Asia-Pacific real estate private credit raised $11.2 billion between 2020 and 2024, marking a 40% increase that signals the region’s growing prominence in alternative lending. Over the next three years, Knight Frank projects $90 to $110 billion in private credit growth across Australia, Hong Kong SAR, India, and South Korea. Australia is expected to drive almost 50% of this expansion, with India contributing 20-25%, based on anticipated real estate debt growth and private credit’s expanding market share through 2028.

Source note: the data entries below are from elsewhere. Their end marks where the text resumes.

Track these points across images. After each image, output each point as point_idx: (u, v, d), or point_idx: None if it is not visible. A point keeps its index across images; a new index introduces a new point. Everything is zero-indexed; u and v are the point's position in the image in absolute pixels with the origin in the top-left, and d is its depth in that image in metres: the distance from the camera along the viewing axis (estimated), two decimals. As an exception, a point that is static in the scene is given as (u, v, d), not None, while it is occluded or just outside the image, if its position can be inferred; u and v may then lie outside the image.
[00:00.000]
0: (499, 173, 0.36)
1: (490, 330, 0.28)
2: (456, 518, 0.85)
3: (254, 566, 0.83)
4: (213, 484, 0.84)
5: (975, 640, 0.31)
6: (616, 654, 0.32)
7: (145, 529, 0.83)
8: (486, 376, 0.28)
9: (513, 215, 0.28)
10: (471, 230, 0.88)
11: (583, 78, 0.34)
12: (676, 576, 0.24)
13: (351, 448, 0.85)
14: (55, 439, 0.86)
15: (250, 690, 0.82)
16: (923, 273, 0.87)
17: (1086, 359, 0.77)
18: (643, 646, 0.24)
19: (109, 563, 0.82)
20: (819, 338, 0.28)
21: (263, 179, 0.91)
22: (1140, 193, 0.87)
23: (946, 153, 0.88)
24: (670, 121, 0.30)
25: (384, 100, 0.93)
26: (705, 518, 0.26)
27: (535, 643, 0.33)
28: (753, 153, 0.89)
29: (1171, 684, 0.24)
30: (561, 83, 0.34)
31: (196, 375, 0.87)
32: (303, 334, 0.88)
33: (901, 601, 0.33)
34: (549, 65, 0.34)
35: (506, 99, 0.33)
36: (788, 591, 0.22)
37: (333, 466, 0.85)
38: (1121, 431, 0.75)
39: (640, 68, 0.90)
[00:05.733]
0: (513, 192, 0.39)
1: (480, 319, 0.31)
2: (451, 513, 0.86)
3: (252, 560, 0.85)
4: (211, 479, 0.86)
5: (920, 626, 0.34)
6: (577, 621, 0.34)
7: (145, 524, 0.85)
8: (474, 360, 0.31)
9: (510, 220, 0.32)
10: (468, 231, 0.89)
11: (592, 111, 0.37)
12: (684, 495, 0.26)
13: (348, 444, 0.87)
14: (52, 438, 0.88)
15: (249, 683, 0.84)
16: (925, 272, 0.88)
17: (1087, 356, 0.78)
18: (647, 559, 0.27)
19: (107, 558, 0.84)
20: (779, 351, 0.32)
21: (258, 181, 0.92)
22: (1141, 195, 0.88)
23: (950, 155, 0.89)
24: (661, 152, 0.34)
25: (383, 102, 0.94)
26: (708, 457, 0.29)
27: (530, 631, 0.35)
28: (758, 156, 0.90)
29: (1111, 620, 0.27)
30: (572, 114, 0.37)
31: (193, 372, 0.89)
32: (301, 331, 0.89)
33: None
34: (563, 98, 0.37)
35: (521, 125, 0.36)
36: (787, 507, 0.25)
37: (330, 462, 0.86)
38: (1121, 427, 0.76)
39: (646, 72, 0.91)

Despite this under-representation, the region shows clear momentum. Average fund sizes in Asia-Pacific have consistently exceeded $100 million since 2022, reflecting stronger capital commitments and rising real estate project funding requirements.

Australia leads regional activity, capturing 40% of the $11.2 billion raised between 2020 and 2024. Private credit now accounts for an estimated $50 billion or 16% of total commercial real estate lending in the country, as conservative bank policies push more borrowers toward specialist private credit funds. South Korea accounts for 11% of the regional total, while Japan represents 5%, with the remaining 8% spread across other markets.

Simon Mathews, director, capital advisory, global capital markets, Knight Frank, says, “Private credit is becoming an increasingly prevalent financing option for developers and investors across Asia-Pacific, offering speed, flexibility, and solutions, in place of or complementing traditional lending sources.”

Family office interest accelerates growth

The report highlights increasing participation from ultra-high-net-worth individuals and family offices, with global family office assets estimated at $3.1 trillion. Knight Frank’s inaugural Family Office survey found 37% of respondents intend to increase indirect real estate exposure over the next 18 months, while BlackRock’s 2025 Family Office survey shows nearly one-third want to increase private credit allocations — the highest of any asset class.

Private credit providers target returns of 3 to 6.5% above benchmark rates in core strategies, with higher-risk approaches potentially delivering double-digit returns. The higher interest rate environment has strengthened the investment case for private credit as an asset class.